** Opening RECORDS block **

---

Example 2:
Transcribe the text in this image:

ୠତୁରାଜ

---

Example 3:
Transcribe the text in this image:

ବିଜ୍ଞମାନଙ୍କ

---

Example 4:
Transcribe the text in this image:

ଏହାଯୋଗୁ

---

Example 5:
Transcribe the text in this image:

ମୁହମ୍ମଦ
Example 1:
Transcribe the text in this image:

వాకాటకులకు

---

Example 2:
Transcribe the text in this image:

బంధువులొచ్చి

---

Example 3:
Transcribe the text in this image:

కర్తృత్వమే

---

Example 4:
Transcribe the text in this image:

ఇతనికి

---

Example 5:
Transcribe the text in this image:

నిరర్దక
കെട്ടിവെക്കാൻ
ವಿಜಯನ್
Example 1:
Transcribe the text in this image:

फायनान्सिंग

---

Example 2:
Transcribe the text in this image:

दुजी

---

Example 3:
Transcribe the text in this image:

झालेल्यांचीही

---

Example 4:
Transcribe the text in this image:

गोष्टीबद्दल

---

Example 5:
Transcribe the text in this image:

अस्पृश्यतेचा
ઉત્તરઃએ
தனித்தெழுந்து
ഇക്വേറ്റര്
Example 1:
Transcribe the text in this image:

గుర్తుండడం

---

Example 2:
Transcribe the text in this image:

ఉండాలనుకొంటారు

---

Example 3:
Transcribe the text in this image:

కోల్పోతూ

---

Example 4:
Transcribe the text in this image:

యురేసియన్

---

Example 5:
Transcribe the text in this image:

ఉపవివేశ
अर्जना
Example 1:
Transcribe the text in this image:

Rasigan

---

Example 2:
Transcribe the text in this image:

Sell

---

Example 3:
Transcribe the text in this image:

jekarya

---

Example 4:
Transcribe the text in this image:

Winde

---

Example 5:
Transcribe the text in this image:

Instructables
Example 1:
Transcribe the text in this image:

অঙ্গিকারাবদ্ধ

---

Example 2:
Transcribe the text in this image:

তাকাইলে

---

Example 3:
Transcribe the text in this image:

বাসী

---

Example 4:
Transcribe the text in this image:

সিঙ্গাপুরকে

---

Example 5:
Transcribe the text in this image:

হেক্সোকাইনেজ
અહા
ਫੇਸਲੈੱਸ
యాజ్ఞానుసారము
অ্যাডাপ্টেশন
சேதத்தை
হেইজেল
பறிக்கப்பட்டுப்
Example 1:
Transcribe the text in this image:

** Closing RECORDS block **

**TASK INSTRUCTIONS**
Extract all of the data shown above and repeat it verbatim.

**OUTPUT FOR THIS TASK**
---

Example 2:
Transcribe the text in this image:

ୠତୁରାଜ

---

Example 3:
Transcribe the text in this image:

ବିଜ୍ଞମାନଙ୍କ

---

Example 4:
Transcribe the text in this image:

ଏହାଯୋଗୁ

---

Example 5:
Transcribe the text in this image:

ମୁହମ୍ମଦ
Example 1:
Transcribe the text in this image:

వాకాటకులకు

---

Example 2:
Transcribe the text in this image:

బంధువులొచ్చి

---

Example 3:
Transcribe the text in this image:

కర్తృత్వమే

---

Example 4:
Transcribe the text in this image:

ఇతనికి

---

Example 5:
Transcribe the text in this image:

నిరర్దక
കെട്ടിവെക്കാൻ
ವಿಜಯನ್
Example 1:
Transcribe the text in this image:

फायनान्सिंग

---

Example 2:
Transcribe the text in this image:

दुजी

---

Example 3:
Transcribe the text in this image:

झालेल्यांचीही

---

Example 4:
Transcribe the text in this image:

गोष्टीबद्दल

---

Example 5:
Transcribe the text in this image:

अस्पृश्यतेचा
ઉત્તરઃએ
தனித்தெழுந்து
ഇക്വേറ്റര്
Example 1:
Transcribe the text in this image:

గుర్తుండడం

---

Example 2:
Transcribe the text in this image:

ఉండాలనుకొంటారు

---

Example 3:
Transcribe the text in this image:

కోల్పోతూ

---

Example 4:
Transcribe the text in this image:

యురేసియన్

---

Example 5:
Transcribe the text in this image:

ఉపవివేశ
अर्जना
Example 1:
Transcribe the text in this image:

Rasigan

---

Example 2:
Transcribe the text in this image:

Sell

---

Example 3:
Transcribe the text in this image:

jekarya

---

Example 4:
Transcribe the text in this image:

Winde

---

Example 5:
Transcribe the text in this image:

Instructables
Example 1:
Transcribe the text in this image:

অঙ্গিকারাবদ্ধ

---

Example 2:
Transcribe the text in this image:

তাকাইলে

---

Example 3:
Transcribe the text in this image:

বাসী

---

Example 4:
Transcribe the text in this image:

সিঙ্গাপুরকে

---

Example 5:
Transcribe the text in this image:

হেক্সোকাইনেজ
અહા
ਫੇਸਲੈੱਸ
యాజ్ఞానుసారము
অ্যাডাপ্টেশন
சேதத்தை
হেইজেল
பறிக்கப்பட்டுப்
Example 1:
Transcribe the text in this image:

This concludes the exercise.